Problem:
In the discussion page about Berwick below, which town is named as the sister city of Berwick-Upon-Tweed?

Document section:
──────

Berwick is, at present, not part of England or Scotland. As far as I recall, the Wales and Berwick Act simply states that the laws that have effect in England shall have effect in Berwick. That's not the same as being an integral part of England - at best, it is a semi-intergrated territory. I think this article should be amended to reflect that, although due to my inexperience with wiki-editing, I will not be doing it myself. —Preceding unsigned comment added by (talkcontribs) 14:23, 9 October 2005

Why no mention of the massacre of the population of Berwick in the 1290s, this seems a pretty big event for the history section to miss out. Surely this is a disgrace, this event should live in infamy, not be brushed under the carpet. — Preceding unsigned comment added by (talk) 21:26, 26 August 2013 (UTC)

Berwick, Pennsylvania[edit]

Please link to Berwick, Pennsylvania as it is the sister city to Berwick-Upon-Tweed, there is an annual exchange between the two municipalities and a close relationship between the two. —Preceding unsigned comment added by (talkcontribs) 20:31, 3 December 2004

This must be an odd place to live. —Preceding unsigned comment added by (talkcontribs) 21:20, 15 January 2008

Exclamation mark[edit]

I was under the impression that exclamation marks were a Wikipedia no-no, as they don't really give a sense of NPOV. I pretty much always remove them when I see them (except when they're in things like quotes), so I'm surprised that there's dispute on this page.

I'm not sure I see how the use is 'perfectly valid' here, as, like the other examples I've found, it makes Wikipedia look like a informal, jokey encyclopaedia, which of course it isn't. BillyH 13:16, 29 September 2005 (UTC)

What makes you think exclamation marks are only for humour? Judging by some of the crap on wikipedia elsewhere, e.g. articles on every aspect of Pokemon, your talents would be better employed in other places. --MacRusgail 16:52, 29 September 2005 (UTC)

What is the name for a phobia of exclamation marks anyway? --MacRusgail 11:17, 2 October 2005 (UTC)

Literacy. - Mark 14:12, 2 October 2005 (UTC)
Indeed. MacRusgail, why have you inserted it back in again? From what I can see, MarkGallagher rewrote the section both to improve the grammar and make it so that an exclamation mark was no longer needed, and to end this (admittedly silly) war once and for all. And now you've put it back in, almost as if you're making a point.
Let's try and get a consensus on this, please. I don't want the page locked because of one punctuation mark. BillyH 15:42, 3 October 2005 (UTC)

──────

Given data:
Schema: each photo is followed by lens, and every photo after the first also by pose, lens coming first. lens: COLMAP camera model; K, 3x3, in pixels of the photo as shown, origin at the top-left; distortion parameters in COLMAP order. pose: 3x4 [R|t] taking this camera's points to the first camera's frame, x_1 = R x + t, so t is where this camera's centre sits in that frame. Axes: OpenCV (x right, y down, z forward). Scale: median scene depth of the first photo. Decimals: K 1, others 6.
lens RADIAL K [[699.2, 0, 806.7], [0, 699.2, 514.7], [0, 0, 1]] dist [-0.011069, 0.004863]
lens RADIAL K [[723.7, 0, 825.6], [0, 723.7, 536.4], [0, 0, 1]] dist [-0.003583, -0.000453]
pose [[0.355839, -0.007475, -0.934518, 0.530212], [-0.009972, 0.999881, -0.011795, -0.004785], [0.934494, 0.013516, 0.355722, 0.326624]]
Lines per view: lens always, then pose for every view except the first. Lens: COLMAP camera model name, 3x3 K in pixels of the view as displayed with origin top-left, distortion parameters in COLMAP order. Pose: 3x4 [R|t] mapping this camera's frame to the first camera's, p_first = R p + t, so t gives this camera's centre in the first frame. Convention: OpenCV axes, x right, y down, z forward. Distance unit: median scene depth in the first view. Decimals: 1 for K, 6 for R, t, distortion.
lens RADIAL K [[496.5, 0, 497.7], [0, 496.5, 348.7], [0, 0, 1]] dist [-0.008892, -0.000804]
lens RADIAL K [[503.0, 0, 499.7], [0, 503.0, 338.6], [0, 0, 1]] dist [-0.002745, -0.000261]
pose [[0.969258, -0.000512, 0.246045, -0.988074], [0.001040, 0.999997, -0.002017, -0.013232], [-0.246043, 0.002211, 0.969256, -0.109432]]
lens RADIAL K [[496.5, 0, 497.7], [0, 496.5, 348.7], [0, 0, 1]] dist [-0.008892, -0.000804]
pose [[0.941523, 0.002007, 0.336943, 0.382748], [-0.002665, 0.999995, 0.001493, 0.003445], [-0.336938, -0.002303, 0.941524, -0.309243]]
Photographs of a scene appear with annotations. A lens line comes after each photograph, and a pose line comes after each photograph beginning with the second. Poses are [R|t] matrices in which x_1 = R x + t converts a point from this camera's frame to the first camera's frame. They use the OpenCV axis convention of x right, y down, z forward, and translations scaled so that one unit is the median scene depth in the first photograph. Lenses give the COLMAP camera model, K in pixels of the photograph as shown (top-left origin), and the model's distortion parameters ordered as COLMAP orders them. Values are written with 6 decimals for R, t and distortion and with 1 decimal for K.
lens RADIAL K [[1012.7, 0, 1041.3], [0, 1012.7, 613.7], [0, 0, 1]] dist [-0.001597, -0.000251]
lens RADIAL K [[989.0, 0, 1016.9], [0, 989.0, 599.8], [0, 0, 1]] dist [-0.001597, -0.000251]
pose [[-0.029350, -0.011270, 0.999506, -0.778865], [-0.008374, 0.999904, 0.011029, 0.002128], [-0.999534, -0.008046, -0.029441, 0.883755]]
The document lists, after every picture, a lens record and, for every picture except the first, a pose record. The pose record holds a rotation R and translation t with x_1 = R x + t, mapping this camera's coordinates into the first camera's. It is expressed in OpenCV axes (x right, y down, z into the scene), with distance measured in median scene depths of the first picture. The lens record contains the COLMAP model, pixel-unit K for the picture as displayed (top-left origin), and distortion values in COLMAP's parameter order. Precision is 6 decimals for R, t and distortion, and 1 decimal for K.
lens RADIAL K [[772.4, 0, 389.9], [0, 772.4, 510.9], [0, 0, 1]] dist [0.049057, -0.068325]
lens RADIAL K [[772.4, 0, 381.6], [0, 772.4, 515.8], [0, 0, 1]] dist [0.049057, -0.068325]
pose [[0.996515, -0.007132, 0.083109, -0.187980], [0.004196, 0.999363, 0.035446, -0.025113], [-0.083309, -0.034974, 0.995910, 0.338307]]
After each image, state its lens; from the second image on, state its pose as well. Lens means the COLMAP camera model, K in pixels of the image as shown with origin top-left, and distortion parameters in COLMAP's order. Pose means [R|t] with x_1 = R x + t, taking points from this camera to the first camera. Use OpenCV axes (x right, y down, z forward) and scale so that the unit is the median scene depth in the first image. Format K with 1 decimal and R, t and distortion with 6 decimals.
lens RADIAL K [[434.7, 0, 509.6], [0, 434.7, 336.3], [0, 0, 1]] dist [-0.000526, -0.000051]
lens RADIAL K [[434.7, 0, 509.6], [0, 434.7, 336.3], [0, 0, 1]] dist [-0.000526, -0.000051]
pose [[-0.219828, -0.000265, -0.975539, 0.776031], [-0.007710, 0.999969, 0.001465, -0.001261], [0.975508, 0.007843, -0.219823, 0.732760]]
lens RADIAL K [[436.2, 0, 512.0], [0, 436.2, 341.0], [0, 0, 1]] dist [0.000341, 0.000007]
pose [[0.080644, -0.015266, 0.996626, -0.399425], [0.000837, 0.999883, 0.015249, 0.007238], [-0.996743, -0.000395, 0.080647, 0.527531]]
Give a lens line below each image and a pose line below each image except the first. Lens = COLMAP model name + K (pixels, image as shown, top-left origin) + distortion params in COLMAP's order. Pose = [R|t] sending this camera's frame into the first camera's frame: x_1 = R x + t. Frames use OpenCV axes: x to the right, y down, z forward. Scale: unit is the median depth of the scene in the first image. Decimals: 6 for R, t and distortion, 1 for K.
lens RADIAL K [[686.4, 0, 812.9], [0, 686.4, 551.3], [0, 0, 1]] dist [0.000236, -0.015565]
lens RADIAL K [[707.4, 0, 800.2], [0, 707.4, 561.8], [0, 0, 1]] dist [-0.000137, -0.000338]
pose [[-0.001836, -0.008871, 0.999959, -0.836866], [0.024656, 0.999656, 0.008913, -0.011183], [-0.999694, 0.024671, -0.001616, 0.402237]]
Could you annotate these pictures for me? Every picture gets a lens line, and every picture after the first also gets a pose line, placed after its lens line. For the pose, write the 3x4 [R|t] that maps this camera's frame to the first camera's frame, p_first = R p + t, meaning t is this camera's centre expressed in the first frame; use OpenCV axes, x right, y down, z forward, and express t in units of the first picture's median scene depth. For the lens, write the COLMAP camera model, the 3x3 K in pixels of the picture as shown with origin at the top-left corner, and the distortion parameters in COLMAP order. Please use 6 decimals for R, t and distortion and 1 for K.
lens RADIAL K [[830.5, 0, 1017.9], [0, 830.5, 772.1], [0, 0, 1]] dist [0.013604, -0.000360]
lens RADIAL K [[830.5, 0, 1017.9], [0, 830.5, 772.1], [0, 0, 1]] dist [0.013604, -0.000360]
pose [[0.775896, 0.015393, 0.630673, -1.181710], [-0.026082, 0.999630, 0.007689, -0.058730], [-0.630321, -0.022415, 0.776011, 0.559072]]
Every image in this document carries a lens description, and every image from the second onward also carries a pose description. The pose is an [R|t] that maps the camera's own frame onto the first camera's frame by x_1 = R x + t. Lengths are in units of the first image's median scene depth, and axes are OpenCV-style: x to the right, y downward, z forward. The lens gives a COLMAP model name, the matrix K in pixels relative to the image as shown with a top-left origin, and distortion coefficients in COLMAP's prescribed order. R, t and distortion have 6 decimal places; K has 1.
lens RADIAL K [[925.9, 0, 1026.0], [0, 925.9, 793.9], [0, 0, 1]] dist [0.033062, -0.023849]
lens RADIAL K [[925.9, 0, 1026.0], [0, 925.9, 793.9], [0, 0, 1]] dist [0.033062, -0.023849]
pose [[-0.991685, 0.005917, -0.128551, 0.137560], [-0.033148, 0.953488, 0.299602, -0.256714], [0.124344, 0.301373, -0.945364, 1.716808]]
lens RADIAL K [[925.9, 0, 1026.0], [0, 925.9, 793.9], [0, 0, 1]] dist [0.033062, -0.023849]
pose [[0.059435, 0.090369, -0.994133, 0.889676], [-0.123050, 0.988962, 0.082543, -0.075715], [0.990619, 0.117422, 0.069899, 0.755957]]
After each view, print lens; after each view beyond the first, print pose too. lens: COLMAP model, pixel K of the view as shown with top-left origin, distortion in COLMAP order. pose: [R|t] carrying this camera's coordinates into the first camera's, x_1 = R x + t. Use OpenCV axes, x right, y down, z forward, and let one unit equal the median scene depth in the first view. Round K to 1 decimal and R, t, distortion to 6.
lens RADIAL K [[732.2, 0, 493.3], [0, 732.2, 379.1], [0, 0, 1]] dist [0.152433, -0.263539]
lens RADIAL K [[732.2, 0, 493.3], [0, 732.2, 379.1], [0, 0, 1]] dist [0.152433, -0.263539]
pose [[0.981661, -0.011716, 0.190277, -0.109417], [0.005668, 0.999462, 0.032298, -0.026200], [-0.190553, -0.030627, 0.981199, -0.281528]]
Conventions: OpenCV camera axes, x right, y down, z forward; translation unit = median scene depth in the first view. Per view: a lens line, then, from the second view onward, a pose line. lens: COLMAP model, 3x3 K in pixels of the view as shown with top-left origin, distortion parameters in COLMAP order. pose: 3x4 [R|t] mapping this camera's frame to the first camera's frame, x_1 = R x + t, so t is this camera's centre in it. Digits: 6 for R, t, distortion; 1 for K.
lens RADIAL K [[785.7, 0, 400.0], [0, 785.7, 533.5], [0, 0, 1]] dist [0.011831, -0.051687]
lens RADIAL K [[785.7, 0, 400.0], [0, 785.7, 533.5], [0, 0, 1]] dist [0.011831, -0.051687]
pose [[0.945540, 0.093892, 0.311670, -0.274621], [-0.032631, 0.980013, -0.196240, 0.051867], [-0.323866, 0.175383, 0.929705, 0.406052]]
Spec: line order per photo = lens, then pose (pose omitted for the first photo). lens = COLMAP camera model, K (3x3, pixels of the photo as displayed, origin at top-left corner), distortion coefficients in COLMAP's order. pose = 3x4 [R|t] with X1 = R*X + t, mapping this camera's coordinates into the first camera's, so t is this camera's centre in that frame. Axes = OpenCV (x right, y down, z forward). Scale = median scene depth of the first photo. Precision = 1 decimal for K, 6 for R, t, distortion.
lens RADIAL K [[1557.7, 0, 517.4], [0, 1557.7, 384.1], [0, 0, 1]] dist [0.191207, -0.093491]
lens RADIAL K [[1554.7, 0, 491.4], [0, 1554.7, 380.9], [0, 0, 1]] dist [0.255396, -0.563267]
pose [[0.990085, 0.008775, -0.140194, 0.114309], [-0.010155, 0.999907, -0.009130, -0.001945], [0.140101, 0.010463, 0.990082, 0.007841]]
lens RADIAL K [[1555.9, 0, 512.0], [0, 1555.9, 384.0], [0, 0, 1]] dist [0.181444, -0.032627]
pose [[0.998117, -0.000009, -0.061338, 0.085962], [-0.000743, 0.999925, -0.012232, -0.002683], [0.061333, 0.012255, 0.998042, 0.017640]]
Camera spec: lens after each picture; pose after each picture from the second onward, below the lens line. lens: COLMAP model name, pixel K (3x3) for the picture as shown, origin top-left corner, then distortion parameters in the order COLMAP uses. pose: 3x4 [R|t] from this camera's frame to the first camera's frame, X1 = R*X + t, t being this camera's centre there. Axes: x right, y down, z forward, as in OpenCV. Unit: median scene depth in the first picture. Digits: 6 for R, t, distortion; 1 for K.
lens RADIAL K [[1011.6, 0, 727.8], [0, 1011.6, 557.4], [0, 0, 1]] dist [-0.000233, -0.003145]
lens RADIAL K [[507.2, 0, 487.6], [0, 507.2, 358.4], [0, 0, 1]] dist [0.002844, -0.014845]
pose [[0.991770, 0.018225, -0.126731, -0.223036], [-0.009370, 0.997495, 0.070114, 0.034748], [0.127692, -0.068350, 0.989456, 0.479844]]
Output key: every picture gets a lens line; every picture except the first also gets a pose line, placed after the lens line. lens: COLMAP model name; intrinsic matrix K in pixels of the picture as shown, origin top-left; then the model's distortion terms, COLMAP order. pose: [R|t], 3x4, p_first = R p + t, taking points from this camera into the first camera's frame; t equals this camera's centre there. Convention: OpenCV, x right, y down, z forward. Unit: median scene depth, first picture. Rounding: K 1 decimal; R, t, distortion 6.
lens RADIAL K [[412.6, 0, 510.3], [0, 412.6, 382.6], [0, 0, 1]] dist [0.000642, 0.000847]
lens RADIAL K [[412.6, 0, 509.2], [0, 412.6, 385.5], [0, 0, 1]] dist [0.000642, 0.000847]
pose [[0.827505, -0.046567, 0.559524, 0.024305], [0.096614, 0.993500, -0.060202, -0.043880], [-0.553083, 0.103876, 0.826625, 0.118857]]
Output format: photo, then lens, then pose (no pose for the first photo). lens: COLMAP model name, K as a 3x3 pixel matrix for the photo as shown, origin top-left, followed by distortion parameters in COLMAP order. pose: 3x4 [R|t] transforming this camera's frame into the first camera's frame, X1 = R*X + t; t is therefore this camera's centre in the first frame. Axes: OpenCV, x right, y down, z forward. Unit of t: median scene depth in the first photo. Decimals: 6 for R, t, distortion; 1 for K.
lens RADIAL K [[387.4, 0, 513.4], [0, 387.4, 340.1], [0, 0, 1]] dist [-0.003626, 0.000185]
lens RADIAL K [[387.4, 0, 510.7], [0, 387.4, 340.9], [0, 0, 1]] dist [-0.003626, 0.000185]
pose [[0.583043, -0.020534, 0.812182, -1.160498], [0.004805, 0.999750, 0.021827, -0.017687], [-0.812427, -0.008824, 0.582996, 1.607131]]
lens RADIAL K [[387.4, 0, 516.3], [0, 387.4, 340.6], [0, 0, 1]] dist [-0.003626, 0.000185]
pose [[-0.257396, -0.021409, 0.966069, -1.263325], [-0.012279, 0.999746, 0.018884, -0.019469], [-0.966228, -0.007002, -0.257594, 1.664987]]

──────

Answer below:
Berwick, Pennsylvania